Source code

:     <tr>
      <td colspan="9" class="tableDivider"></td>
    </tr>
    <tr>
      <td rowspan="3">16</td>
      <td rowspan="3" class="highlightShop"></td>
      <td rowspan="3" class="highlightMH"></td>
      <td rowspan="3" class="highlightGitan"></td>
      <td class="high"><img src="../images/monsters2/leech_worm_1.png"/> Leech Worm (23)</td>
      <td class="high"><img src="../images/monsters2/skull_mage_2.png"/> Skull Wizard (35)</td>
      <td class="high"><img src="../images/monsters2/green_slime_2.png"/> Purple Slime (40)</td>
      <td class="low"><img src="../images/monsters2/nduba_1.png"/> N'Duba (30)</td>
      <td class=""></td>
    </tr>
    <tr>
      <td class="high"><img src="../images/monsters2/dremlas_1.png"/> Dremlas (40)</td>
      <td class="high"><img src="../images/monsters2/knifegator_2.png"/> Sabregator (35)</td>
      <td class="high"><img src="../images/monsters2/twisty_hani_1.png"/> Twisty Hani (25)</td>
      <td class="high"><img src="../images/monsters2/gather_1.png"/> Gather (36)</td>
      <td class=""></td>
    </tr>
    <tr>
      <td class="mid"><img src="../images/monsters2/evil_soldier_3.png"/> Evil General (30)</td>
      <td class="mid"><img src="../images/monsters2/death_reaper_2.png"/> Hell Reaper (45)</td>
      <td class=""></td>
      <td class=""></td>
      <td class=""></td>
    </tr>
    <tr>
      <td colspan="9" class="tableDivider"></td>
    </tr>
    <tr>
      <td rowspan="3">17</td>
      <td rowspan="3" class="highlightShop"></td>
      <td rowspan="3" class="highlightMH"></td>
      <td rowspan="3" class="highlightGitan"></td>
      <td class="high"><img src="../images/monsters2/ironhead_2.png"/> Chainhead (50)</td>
-=-=-
Print the listing above in full, exactly as it is.

→ Your response
Source code

:     <tr>
      <td colspan="9" class="tableDivider"></td>
    </tr>
    <tr>
      <td rowspan="3">16</td>
      <td rowspan="3" class="highlightShop"></td>
      <td rowspan="3" class="highlightMH"></td>
      <td rowspan="3" class="highlightGitan"></td>
      <td class="high"><img src="../images/monsters2/leech_worm_1.png"/> Leech Worm (23)</td>
      <td class="high"><img src="../images/monsters2/skull_mage_2.png"/> Skull Wizard (35)</td>
      <td class="high"><img src="../images/monsters2/green_slime_2.png"/> Purple Slime (40)</td>
      <td class="low"><img src="../images/monsters2/nduba_1.png"/> N'Duba (30)</td>
      <td class=""></td>
    </tr>
    <tr>
      <td class="high"><img src="../images/monsters2/dremlas_1.png"/> Dremlas (40)</td>
      <td class="high"><img src="../images/monsters2/knifegator_2.png"/> Sabregator (35)</td>
      <td class="high"><img src="../images/monsters2/twisty_hani_1.png"/> Twisty Hani (25)</td>
      <td class="high"><img src="../images/monsters2/gather_1.png"/> Gather (36)</td>
      <td class=""></td>
    </tr>
    <tr>
      <td class="mid"><img src="../images/monsters2/evil_soldier_3.png"/> Evil General (30)</td>
      <td class="mid"><img src="../images/monsters2/death_reaper_2.png"/> Hell Reaper (45)</td>
      <td class=""></td>
      <td class=""></td>
      <td class=""></td>
    </tr>
    <tr>
      <td colspan="9" class="tableDivider"></td>
    </tr>
    <tr>
      <td rowspan="3">17</td>
      <td rowspan="3" class="highlightShop"></td>
      <td rowspan="3" class="highlightMH"></td>
      <td rowspan="3" class="highlightGitan"></td>
      <td class="high"><img src="../images/monsters2/ironhead_2.png"/> Chainhead (50)</td>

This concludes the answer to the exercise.